◆ **Task requirements**:
Set down every record below exactly as it appears, but without the pictures.

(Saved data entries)
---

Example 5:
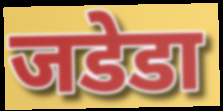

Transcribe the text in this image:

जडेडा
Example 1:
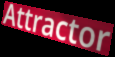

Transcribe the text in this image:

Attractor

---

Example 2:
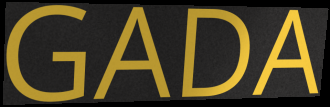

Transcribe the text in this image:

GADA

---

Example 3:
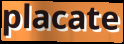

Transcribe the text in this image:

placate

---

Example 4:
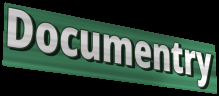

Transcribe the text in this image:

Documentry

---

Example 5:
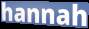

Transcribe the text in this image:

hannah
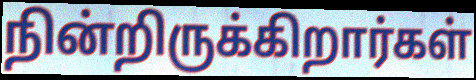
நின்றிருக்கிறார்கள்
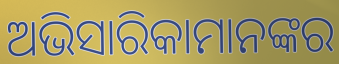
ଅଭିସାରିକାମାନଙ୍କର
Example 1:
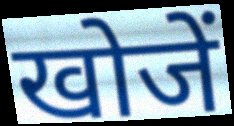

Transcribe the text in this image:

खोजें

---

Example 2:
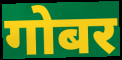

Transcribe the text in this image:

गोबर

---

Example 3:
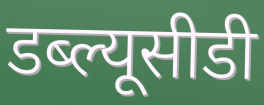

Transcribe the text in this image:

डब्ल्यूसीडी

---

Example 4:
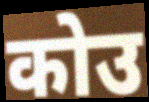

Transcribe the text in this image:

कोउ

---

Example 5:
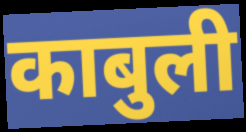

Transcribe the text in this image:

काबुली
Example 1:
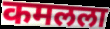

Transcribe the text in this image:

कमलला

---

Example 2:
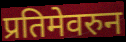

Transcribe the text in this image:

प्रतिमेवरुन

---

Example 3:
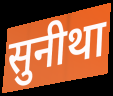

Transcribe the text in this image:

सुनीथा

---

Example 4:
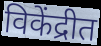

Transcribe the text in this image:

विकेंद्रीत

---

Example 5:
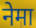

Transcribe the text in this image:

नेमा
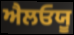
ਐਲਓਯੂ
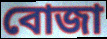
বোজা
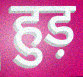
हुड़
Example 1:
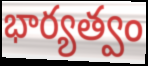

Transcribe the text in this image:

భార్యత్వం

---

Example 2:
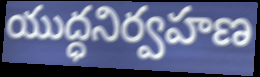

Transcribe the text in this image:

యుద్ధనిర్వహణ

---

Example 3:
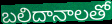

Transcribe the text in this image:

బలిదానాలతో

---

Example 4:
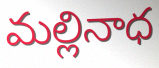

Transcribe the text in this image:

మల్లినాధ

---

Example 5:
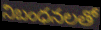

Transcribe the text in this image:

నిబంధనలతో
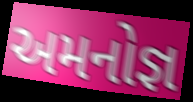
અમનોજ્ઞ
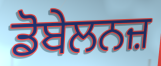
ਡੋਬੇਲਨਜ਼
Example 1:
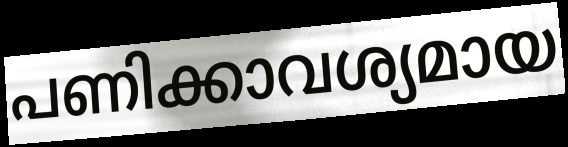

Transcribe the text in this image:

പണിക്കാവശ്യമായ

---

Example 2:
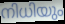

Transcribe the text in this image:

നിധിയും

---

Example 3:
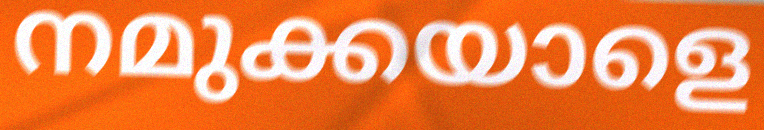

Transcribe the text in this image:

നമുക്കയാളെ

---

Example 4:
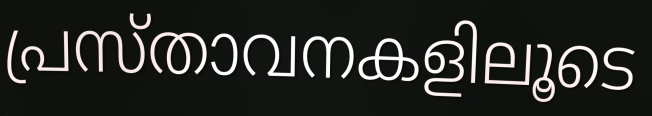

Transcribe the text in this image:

◆ **Solution below**:
---

Example 5:

Transcribe the text in this image:

जडेडा
Example 1:

Transcribe the text in this image:

Attractor

---

Example 2:

Transcribe the text in this image:

GADA

---

Example 3:

Transcribe the text in this image:

placate

---

Example 4:

Transcribe the text in this image:

Documentry

---

Example 5:

Transcribe the text in this image:

hannah
நின்றிருக்கிறார்கள்
ଅଭିସାରିକାମାନଙ୍କର
Example 1:

Transcribe the text in this image:

खोजें

---

Example 2:

Transcribe the text in this image:

गोबर

---

Example 3:

Transcribe the text in this image:

डब्ल्यूसीडी

---

Example 4:

Transcribe the text in this image:

कोउ

---

Example 5:

Transcribe the text in this image:

काबुली
Example 1:

Transcribe the text in this image:

कमलला

---

Example 2:

Transcribe the text in this image:

प्रतिमेवरुन

---

Example 3:

Transcribe the text in this image:

सुनीथा

---

Example 4:

Transcribe the text in this image:

विकेंद्रीत

---

Example 5:

Transcribe the text in this image:

नेमा
ਐਲਓਯੂ
বোজা
हुड़
Example 1:

Transcribe the text in this image:

భార్యత్వం

---

Example 2:

Transcribe the text in this image:

యుద్ధనిర్వహణ

---

Example 3:

Transcribe the text in this image:

బలిదానాలతో

---

Example 4:

Transcribe the text in this image:

మల్లినాధ

---

Example 5:

Transcribe the text in this image:

నిబంధనలతో
અમનોજ્ઞ
ਡੋਬੇਲਨਜ਼
Example 1:

Transcribe the text in this image:

പണിക്കാവശ്യമായ

---

Example 2:

Transcribe the text in this image:

നിധിയും

---

Example 3:

Transcribe the text in this image:

നമുക്കയാളെ

---

Example 4:

Transcribe the text in this image:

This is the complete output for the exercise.